── Data for this task ──

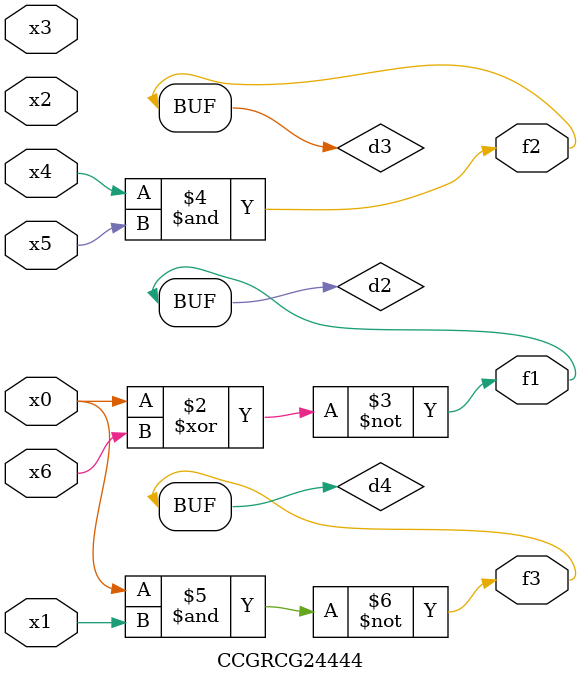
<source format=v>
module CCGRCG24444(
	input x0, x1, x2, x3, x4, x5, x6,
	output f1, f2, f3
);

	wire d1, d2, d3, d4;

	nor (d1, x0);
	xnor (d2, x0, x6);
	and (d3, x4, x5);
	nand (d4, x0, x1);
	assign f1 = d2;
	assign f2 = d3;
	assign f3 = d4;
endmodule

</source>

───
── Data for this task ──

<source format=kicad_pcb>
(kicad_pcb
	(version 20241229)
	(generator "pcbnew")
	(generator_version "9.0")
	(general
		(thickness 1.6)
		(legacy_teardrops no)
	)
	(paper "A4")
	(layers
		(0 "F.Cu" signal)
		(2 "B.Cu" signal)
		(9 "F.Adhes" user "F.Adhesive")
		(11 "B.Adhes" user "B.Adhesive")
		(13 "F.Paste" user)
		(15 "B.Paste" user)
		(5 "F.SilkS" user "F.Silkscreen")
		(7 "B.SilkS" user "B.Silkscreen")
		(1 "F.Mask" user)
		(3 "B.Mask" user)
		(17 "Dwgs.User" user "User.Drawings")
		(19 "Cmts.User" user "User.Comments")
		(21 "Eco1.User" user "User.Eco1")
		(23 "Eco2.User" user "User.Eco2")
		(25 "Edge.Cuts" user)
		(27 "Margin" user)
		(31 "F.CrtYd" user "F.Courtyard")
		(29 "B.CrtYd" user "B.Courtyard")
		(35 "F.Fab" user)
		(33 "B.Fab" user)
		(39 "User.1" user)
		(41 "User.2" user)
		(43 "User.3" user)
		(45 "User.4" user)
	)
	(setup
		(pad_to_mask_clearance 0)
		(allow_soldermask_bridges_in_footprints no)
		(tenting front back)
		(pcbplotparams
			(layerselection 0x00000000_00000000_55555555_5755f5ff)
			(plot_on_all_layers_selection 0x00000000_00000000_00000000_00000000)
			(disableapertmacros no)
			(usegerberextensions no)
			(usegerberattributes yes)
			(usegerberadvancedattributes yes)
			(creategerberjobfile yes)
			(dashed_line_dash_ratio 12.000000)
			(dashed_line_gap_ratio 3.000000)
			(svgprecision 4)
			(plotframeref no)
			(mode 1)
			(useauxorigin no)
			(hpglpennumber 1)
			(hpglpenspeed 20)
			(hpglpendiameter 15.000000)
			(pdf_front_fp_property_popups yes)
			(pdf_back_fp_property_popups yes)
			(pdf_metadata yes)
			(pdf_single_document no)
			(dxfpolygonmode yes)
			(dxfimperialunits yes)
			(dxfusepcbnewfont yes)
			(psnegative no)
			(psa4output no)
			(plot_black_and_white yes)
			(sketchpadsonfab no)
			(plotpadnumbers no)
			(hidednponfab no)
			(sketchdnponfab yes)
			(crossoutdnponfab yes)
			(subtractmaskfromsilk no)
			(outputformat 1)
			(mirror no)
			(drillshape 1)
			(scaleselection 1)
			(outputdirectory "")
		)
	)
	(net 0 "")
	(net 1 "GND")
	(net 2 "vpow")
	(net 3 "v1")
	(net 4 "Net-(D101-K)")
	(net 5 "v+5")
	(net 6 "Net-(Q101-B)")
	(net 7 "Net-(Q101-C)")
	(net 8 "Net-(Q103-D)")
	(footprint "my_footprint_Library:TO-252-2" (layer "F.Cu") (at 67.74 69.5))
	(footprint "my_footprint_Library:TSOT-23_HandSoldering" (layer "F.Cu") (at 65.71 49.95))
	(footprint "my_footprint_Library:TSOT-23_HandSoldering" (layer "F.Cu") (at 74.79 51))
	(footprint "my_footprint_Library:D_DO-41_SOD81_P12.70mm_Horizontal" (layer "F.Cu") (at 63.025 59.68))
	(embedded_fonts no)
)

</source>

───

## To-do item
Return only the number of lines in the material with the word "Adhes" in them.

## Output for this task
2